# HOW TO COMPLETE THIS TASK
Reproduce the myeloma study abstract below word for word, starting at the words "Comparative Real-World Outcomes" and stopping after the words "everyday clinical practice.".

Comparative Real-World Outcomes of Belantamab Mafodotin Versus Pomalidomide-Based Regimens in Relapsed/Refractory Multiple Myeloma: A Propensity-Matched Cohort Analysis

Introduction/Background/Significance: The therapeutic landscape for relapsed/refractory multiple myeloma (RRMM) continues to evolve with the introduction of novel agents such as belantamab mafodotin. However, comparative real-world data regarding the efficacy and safety profiles, especially outside of clinical trial settings, remain limited. Given belantamab's mechanism as an anti-BCMA antibody-drug conjugate and the continued reliance on pomalidomide-based regimens in advanced myeloma, it is essential to clarify how these treatments compare in everyday clinical practice.

Materials and Methods/Case Presentation/Objective: We performed a retrospective, real-world comparative outcomes analysis using the TriNetX Network. Adult patients (≥18 years) with RRMM who received either belantamab mafodotin (n=207 after matching) or a pomalidomide-based regimen (n=207 after matching) were identified. Patients with prior exposure to CAR-T, bispecific antibodies, or overlapping therapies were excluded. Propensity score matching was performed for demographics, comorbidities (including CKD, diabetes, heart failure, COPD), prior stem cell transplantation, and exposure to key myeloma agents (lenalidomide, bortezomib, cyclophosphamide, carfilzomib, thalidomide, daratumumab) to minimize confounding. Outcomes were assessed over a one-year follow-up window, starting one day after therapy initiation. Kaplan-Meier analysis was used for time-to-event outcomes, with hazard ratios (HRs) and log-rank p-values reported.

Results/Description/Main Outcome Measures: The mean age was 67 years, with similar distributions by sex and race.

Over a median follow-up of 326 days (belantamab) and 365 days (pomalidomide), all-cause mortality was significantly higher in the belantamab group (47.9% vs. 59.3% 1-year survival; HR 1.51, 95% CI 1.12–2.03, log-rank p=0.006), indicating a 51% increased risk of death compared to pomalidomide-based regimens. Hospitalization rates and emergency room visits were comparable between groups, with no significant differences observed (hospitalization HR 0.87, p=0.813; ER visits HR 0.79, p=0.62).

# RECORDED INFORMATION

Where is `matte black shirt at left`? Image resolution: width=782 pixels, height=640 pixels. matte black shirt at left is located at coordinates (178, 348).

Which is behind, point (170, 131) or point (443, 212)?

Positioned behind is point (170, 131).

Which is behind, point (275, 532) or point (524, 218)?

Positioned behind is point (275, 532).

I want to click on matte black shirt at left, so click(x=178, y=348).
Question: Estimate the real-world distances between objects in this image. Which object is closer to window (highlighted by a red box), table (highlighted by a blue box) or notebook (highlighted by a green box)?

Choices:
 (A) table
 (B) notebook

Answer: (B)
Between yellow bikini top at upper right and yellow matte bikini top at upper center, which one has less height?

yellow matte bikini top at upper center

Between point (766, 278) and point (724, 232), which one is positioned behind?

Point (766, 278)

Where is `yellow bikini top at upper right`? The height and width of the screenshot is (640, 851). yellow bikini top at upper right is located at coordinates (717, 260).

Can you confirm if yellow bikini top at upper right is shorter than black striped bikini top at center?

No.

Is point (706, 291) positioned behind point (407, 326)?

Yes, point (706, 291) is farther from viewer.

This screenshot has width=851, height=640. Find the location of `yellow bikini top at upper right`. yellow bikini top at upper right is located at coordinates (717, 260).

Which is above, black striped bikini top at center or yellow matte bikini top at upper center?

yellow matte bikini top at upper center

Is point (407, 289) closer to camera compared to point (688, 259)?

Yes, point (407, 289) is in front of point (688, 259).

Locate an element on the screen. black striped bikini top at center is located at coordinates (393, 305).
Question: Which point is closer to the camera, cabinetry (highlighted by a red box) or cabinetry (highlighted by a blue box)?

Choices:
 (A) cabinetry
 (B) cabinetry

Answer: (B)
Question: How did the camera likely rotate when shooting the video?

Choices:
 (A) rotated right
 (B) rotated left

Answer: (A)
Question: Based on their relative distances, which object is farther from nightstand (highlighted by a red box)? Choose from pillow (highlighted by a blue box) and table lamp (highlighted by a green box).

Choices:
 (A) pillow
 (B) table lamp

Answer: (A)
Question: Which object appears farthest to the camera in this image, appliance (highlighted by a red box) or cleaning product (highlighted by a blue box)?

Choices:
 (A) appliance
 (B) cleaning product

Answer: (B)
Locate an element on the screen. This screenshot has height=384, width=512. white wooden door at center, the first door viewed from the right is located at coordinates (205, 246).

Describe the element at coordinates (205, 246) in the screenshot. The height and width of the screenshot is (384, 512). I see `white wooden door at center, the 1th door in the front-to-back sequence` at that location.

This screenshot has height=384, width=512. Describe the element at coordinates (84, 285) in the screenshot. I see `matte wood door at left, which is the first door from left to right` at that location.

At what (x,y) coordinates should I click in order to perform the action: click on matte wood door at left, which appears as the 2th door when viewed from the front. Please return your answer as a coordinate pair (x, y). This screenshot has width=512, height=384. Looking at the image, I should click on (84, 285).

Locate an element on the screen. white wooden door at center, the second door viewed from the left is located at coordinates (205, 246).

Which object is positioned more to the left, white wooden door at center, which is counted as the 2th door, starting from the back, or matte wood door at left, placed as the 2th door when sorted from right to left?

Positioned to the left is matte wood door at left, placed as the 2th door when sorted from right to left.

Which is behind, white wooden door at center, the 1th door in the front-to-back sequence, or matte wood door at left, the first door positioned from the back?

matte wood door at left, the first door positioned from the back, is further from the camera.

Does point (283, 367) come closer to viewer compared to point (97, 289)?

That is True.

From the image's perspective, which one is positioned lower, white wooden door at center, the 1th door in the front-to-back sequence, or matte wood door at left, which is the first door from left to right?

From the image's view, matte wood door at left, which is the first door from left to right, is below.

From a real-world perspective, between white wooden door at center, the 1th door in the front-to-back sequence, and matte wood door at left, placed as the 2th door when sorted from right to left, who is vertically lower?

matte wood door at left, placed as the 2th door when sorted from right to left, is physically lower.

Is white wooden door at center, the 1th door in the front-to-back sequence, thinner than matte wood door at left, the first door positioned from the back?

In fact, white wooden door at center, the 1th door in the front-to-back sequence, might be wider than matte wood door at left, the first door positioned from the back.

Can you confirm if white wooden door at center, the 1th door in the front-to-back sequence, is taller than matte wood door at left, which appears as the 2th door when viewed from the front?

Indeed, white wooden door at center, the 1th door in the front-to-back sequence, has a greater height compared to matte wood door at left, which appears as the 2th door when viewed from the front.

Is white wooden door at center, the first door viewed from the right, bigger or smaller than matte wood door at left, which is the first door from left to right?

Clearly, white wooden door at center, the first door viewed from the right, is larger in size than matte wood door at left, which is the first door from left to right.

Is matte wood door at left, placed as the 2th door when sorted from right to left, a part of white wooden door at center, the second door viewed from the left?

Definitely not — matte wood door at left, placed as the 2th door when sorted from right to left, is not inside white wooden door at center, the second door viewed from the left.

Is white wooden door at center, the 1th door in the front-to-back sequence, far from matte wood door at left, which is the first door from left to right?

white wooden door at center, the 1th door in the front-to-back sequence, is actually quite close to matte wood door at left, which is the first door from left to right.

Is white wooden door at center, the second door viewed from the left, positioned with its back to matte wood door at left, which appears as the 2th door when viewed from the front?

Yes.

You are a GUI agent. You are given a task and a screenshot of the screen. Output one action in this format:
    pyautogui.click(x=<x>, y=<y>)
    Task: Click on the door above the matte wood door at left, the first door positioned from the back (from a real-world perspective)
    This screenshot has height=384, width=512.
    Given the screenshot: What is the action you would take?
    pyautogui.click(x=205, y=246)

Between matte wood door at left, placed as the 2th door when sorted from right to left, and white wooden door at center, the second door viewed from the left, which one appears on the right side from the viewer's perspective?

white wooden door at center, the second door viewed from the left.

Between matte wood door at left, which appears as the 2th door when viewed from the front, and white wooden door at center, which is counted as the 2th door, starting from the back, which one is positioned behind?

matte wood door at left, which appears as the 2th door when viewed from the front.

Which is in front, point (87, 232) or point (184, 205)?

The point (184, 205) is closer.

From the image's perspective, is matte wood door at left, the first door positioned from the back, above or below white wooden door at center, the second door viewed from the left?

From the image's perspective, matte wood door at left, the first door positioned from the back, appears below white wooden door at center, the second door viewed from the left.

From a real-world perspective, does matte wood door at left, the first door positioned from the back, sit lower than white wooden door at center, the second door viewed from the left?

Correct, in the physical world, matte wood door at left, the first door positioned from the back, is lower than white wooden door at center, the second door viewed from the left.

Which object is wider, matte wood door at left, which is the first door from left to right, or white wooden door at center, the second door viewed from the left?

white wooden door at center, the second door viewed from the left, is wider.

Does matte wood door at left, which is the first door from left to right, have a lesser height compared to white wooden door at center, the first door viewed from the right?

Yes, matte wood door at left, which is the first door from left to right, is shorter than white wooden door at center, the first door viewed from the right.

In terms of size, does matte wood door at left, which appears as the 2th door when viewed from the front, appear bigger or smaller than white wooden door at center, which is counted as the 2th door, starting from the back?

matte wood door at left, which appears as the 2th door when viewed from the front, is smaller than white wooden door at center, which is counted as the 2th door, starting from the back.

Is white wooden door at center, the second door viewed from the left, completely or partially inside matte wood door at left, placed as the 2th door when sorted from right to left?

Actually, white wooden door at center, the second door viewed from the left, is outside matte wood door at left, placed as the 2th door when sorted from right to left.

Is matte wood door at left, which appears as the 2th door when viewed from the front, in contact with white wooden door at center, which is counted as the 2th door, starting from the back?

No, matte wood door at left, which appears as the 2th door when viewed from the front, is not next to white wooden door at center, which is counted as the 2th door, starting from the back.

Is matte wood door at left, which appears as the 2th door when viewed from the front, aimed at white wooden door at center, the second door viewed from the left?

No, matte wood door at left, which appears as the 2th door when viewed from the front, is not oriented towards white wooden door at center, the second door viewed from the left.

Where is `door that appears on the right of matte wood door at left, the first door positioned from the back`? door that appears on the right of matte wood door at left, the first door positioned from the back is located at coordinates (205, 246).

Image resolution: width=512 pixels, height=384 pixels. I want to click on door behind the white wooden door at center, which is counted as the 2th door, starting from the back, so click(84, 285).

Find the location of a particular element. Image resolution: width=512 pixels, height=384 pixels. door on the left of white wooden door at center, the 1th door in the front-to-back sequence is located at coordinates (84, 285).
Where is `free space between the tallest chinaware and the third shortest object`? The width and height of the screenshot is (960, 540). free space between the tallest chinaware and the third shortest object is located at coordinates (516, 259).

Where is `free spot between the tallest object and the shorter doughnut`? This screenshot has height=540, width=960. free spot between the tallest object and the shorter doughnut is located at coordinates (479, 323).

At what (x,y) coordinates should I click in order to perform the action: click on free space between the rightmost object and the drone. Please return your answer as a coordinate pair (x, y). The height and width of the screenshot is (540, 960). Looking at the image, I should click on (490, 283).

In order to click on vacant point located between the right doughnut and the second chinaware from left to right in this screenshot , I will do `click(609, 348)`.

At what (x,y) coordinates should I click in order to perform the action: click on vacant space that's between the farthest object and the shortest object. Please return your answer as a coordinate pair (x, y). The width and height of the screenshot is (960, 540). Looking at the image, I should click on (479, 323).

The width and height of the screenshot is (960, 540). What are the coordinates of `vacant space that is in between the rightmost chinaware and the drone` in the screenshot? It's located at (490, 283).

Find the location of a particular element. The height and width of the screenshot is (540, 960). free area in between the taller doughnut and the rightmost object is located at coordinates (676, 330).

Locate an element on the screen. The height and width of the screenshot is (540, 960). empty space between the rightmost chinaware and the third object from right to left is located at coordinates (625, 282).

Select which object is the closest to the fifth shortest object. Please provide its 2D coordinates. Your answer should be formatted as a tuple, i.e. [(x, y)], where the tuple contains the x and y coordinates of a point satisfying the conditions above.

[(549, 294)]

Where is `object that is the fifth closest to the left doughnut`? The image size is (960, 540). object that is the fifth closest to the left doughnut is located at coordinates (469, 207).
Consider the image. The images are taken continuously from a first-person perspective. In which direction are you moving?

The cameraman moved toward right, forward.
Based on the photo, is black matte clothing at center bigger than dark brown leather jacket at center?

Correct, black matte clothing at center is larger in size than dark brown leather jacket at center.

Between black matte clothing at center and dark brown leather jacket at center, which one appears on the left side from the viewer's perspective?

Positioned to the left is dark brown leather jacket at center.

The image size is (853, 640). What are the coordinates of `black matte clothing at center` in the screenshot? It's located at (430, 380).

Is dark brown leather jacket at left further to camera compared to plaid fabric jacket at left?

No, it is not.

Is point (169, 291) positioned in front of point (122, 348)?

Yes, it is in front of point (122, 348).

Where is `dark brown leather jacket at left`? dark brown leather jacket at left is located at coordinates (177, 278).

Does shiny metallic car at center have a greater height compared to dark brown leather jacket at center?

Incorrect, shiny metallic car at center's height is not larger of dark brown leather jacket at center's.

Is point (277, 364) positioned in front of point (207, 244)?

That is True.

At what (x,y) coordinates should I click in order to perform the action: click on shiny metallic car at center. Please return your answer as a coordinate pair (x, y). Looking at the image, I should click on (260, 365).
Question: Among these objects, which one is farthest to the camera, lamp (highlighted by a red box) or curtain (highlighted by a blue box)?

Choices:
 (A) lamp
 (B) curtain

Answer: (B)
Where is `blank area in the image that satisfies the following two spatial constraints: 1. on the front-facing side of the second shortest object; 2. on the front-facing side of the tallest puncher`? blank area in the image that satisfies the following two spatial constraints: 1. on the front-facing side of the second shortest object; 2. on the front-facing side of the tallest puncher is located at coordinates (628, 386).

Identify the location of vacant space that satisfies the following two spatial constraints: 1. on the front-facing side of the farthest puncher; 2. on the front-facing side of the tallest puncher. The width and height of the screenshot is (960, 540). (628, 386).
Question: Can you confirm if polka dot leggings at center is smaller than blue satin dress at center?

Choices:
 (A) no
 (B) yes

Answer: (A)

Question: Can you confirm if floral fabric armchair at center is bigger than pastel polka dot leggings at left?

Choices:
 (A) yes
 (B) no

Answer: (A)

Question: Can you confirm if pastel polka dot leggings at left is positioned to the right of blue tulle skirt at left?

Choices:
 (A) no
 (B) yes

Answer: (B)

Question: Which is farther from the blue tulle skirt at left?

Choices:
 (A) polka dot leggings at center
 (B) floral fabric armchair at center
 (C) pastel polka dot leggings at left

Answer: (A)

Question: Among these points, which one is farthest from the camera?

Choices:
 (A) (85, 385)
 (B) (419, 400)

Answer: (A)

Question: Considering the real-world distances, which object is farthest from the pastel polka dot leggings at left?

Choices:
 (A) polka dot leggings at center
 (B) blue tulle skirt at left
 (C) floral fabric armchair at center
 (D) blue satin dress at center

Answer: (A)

# SOLUTION BELOW
Comparative Real-World Outcomes of Belantamab Mafodotin Versus Pomalidomide-Based Regimens in Relapsed/Refractory Multiple Myeloma: A Propensity-Matched Cohort Analysis

Introduction/Background/Significance: The therapeutic landscape for relapsed/refractory multiple myeloma (RRMM) continues to evolve with the introduction of novel agents such as belantamab mafodotin. However, comparative real-world data regarding the efficacy and safety profiles, especially outside of clinical trial settings, remain limited. Given belantamab's mechanism as an anti-BCMA antibody-drug conjugate and the continued reliance on pomalidomide-based regimens in advanced myeloma, it is essential to clarify how these treatments compare in everyday clinical practice.